What’s needed is a simple, easy method of verifying someone’s ability to do their own background checks and a metric that can be used to rank the value of someone’s opinions.
The value of your opinion should relate to the level to which you’re informed on an issue. Google’s mission statement is “to organize the world’s information and make it universally accessible and useful”, so they should be helpful here. I propose that any argument made in an internet discussion should be weighted according to how far down a Google search you need to look to find confounding information.
For example: Say that someone tries to convince me that horses have three legs. When I type “horse” into Google, the first result is a picture of a four-legged horse. There are about 146 million results for “horse”, but the very first result confounds my online friend’s argument. He obviously hasn’t bothered to use Google to verify his point before he made it! He therefore gets a very low score.
Let’s say another sparring partner holds forth on a subject but the first fact that scuppers any of his points is 900,000th out of 1 million Google hits. He may very well have done his research, but missed this obscure piece of information. He therefore gets quite a good verifiability score, 90%. These verifiability scores can then be used to weight the theoretical ‘punch’ of an argument, ensuring that people’s arguments are given less notice if they’ve obviously not checked them beforehand. The easier a subject is to research on Google, the less value is attached to an argument showing evidence of that research not having taken place.
I name my unit the voogle, which stands for “Verified by Google”. You as an internet user will possess from 0 to 1 voogles, depending on how many obvious blunders you make.

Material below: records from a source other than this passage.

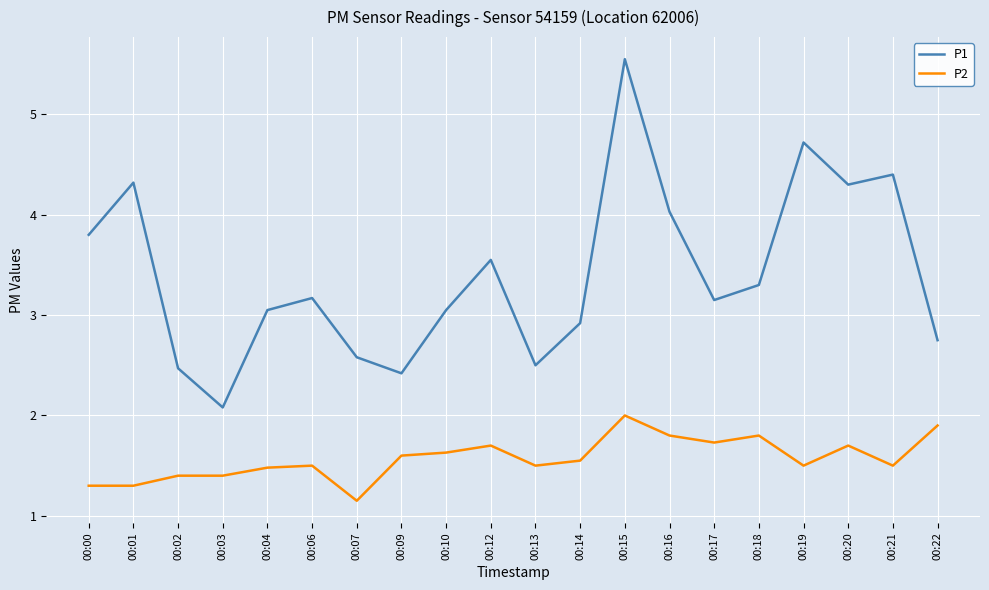

True or false: P1 and P2 cross at least once.

False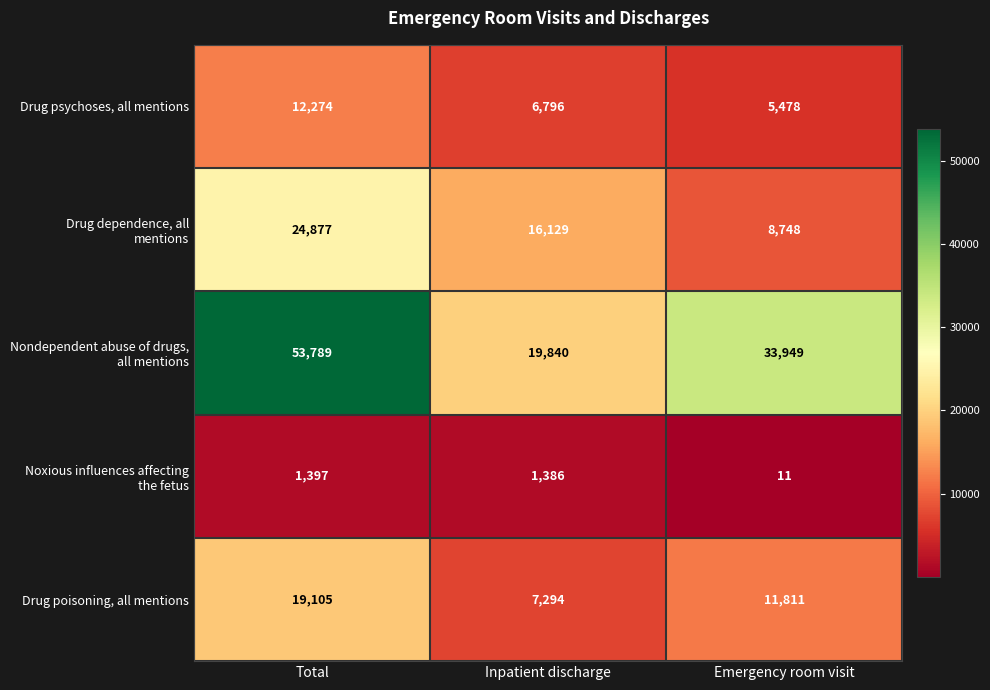

How many series are shown in this chart?

5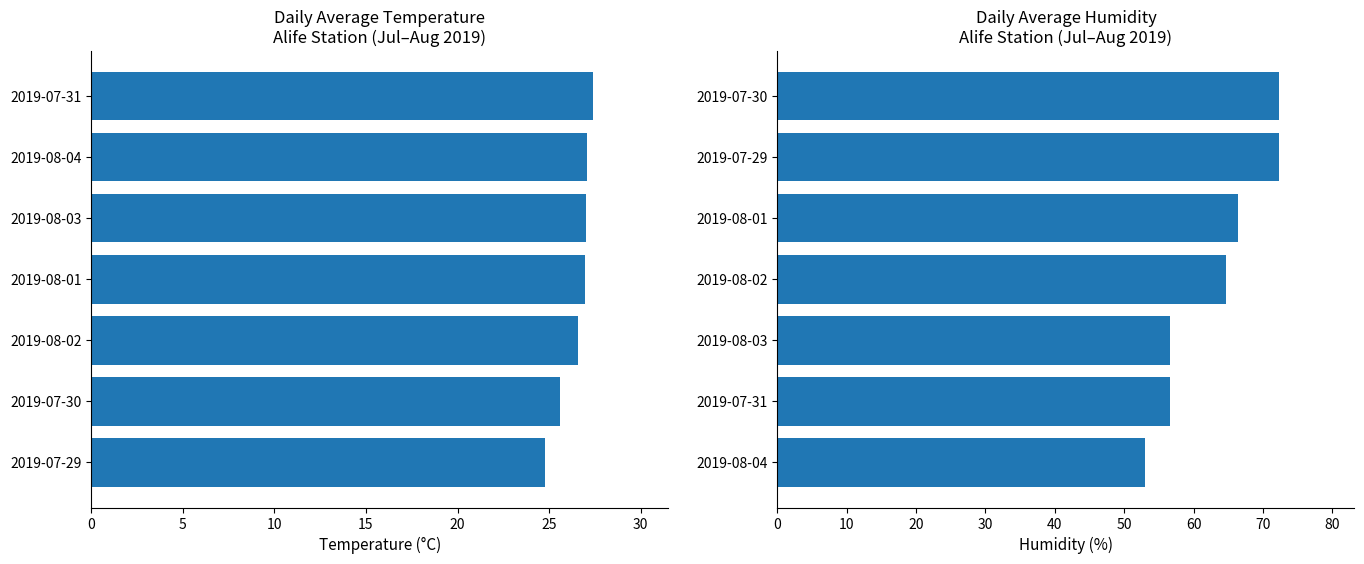

What is the difference between the maximum and minimum values in the Avg Temperature (°C) series?

2.6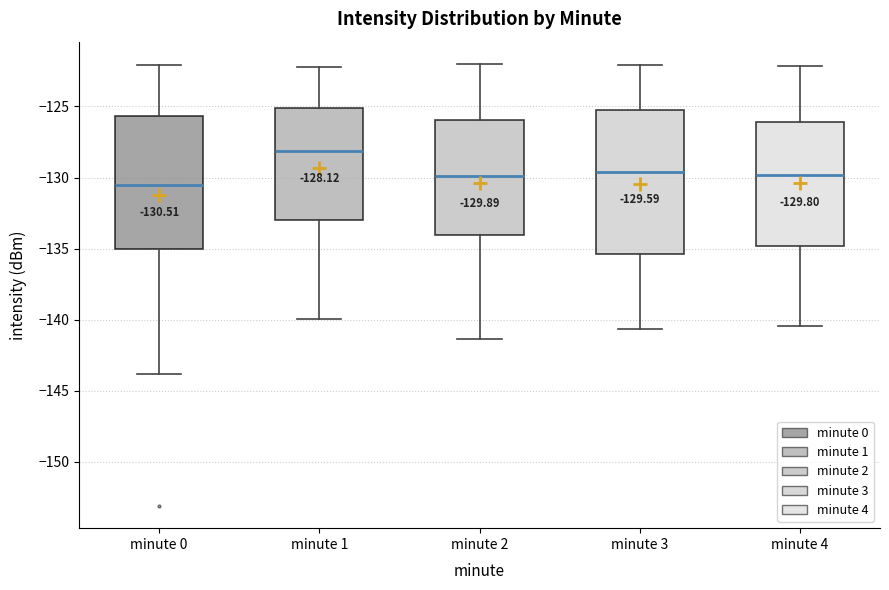

Which box's median line is the highest?

minute 1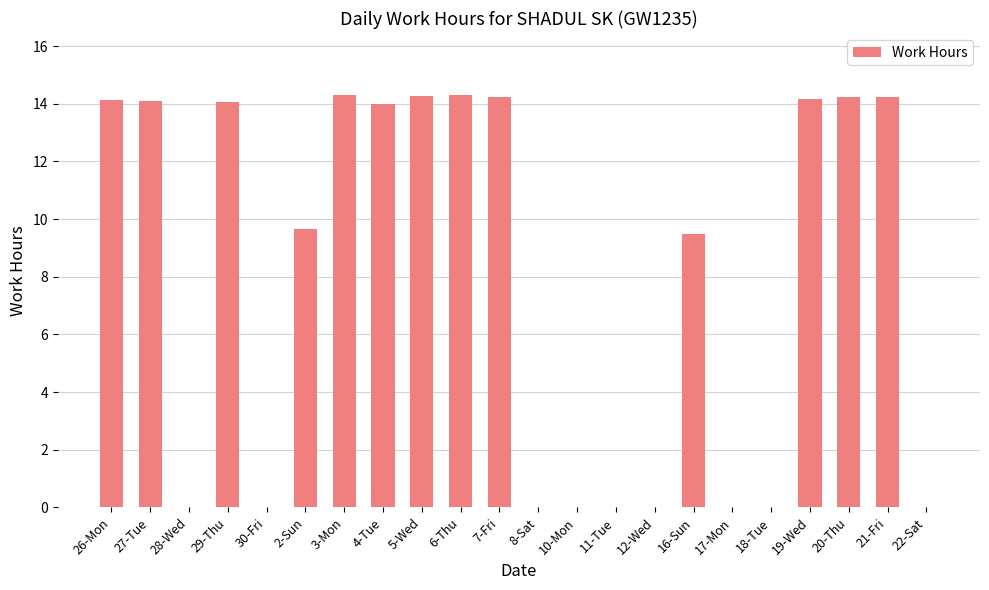

At which label is the value closest to 7?

16-Sun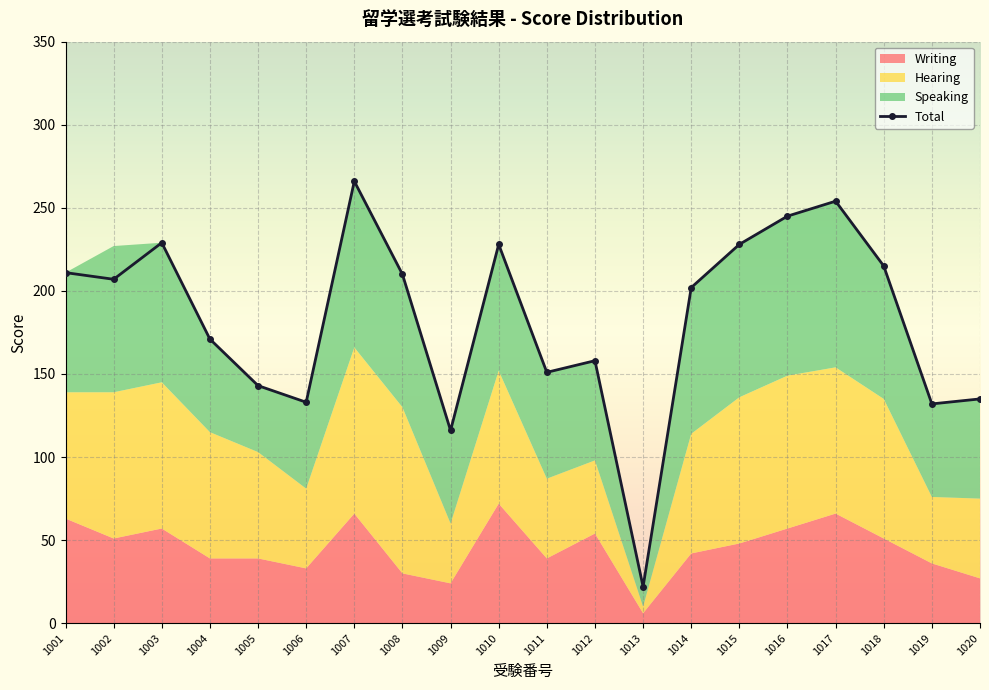

The value at 1001 is 316. True or false?

False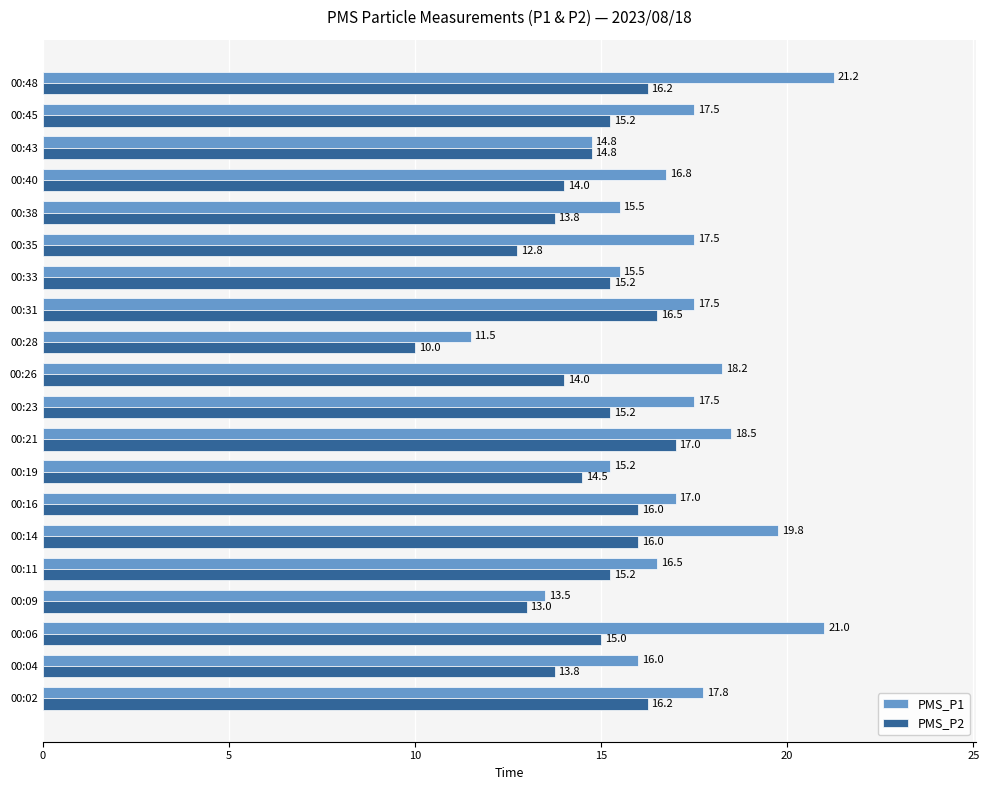

Count the number of categories in the chart.

20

With a little technical innovation, the voogle could be used to create an automatic ‘ignore’ list, like the manual ones found on many discussion boards. First, an algorithm needs developing which will search Google to reliably establish the lowest page rank of any confounding information****. Next, someone needs to host a ‘voogle server’ that can store details of all web users’ voogle scores. Lists, forums, social notworking sites etc can then have code written to look up each user’s voogle score on the central server, then fade users’ posts depending on their voogle score. The posts of a user with a perfect voogle score (ie. one who always researched to exclude silly errors before posting) would have perfectly clear letters while the posts of someone with a voogle score of 0 (ie. a troll) would be totally blanked out and someone in between (ie. a lazy or stupid person) would appear in a hard-reading grey colour.
My metric is the voogle and my method could revolutionise the web. Who’s with me?
I am also publishing this on www.halfbakery.com, the home of half-baked ideas.
*Okay, I mean the ARPANET.
**Like me. I’ve made over a thousand posts on two internet forums, leaving aside the one I administer.
***A life that you should be spending doing something else. Admit it, if you’re chatting online, you’re procrastinating from work. I should be writing something else this very minute.
****If you’d like to do this as a PhD, talk to EPSRC to get some funding. I’d fund you, but I’m too tight.
You made sure no-one else has come up with idea first, right? Wouldn’t want you get Voogled straight away, after all…
Yes, but that fails to recognise that sometimes the information / nonsense ratio of the whole Internet, rather than just ‘chat’ is too poor.
If I tell you that Shiny Magic Shampoo will not make your hair 500% shinier, or homeopathy won’t cure your auntie’s varicose veins, Google will find lots of sites written by people who think they do – often higher up the list than the sensible sites. So I would be penalised for holding an unpopular view, however correct it is.
Phil, irony has the last laugh. What you need to learn about the internet is that rubbish comes up in the most surprising places, even in corners of the web that you thought were filled with learned, erudite … I’ll stop now shall I?
Ceri, the algorithm needs careful tweaking. Once we think of a new name, would you like to do that?